One-Bowl Carrot Cake Muffins

Ingredients

  • 1 1/2 cups (180g) flour
  • 2 tsp baking powder
  • 1/2 tsp baking soda
  • 1/2 tsp salt
  • 1/2 tbsp cinnamon
  • 1/4 tsp ground nutmeg
  • 1/2 cup (120g) vegetable oil
  • 3/4 cup (150g) brown sugar
  • 2 eggs
  • 1/2 cup (120g) greek yogurt
  • 1/4 cup (50g) pineapple, mashed
  • 1 tsp vanilla
  • 1 cup (110g) finely grated carrots
  • 1/2 cup (50g) pecans or any nuts, chopped

Frosting

  • 1 cup (226g) cream cheese
  • 1/4 cup (50g) powdered sugar
  • 1 1/2 cups (360g) whipping cream

Crumble

  • 1/2 cup (60g) walnuts, chopped
  • 1/4 cup (50g) brown sugar
  • 2 tbsp (20g) desiccated coconut
  • 1/2 cup (60g) all-purpose flour
  • 1/4 tsp salt
  • 1/4 cup (60g) unsalted butter

Preparation

  1. Peel and shred carrots. Roughly chop pecans.

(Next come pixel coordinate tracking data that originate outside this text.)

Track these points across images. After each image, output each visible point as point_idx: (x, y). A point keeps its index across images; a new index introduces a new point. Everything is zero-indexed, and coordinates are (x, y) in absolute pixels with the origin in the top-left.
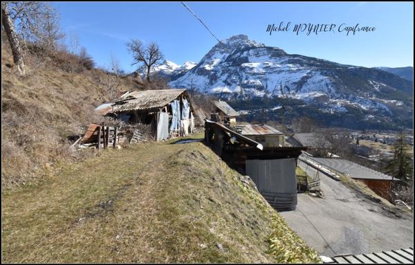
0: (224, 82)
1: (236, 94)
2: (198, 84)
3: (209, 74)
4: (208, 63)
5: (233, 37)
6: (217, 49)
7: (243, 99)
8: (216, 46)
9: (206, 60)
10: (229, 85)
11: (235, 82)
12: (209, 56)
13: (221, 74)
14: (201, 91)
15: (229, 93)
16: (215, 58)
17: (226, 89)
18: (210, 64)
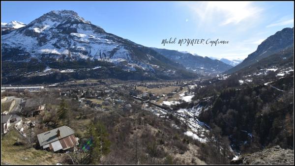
0: (53, 45)
1: (64, 56)
2: (25, 43)
3: (37, 36)
4: (38, 27)
5: (65, 11)
6: (48, 16)
7: (71, 60)
8: (48, 14)
9: (36, 24)
10: (58, 48)
11: (64, 46)
12: (40, 21)
13: (51, 38)
14: (28, 50)
15: (57, 55)
16: (46, 24)
17: (54, 51)
18: (40, 28)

  2. Preheat oven to 350°F (175°C).

  3. In a large bowl, whisk together eggs, brown sugar, oil, yoghurt, vanilla extract and pineapple until combined.

  4. In another bowl, mix flour, baking powder, baking soda, salt, nutmeg and cinnamon.

  5. Combine half of the dry ingredients with the wet mixture. Add carrots, then remaining dry ingredients. Stir until just combined. Fold in pecans.

  6. Fill cupcake liners 3/4 full. Bake for 18-20 minutes until a toothpick comes out clean. Cool completely.

  7. Reduce oven to 320°F (162°C). For walnut crumble, pulse walnuts, flour, brown sugar, desiccated coconut and salt in food processor.

  8. Add butter, pulse until sandy. Bake on a sheet until golden, stirring halfway. Cool.

  9. For frosting, beat cream cheese, powdered sugar, vanilla and salt until smooth. Add heavy cream, beat until stiff peaks.

  10. Frost cupcakes, create a flat surface in the middle. Coat sides with cooled crumble.

  11. Mix leftover frosting with orange food coloring, pipe carrot designs. Add parsley for stems.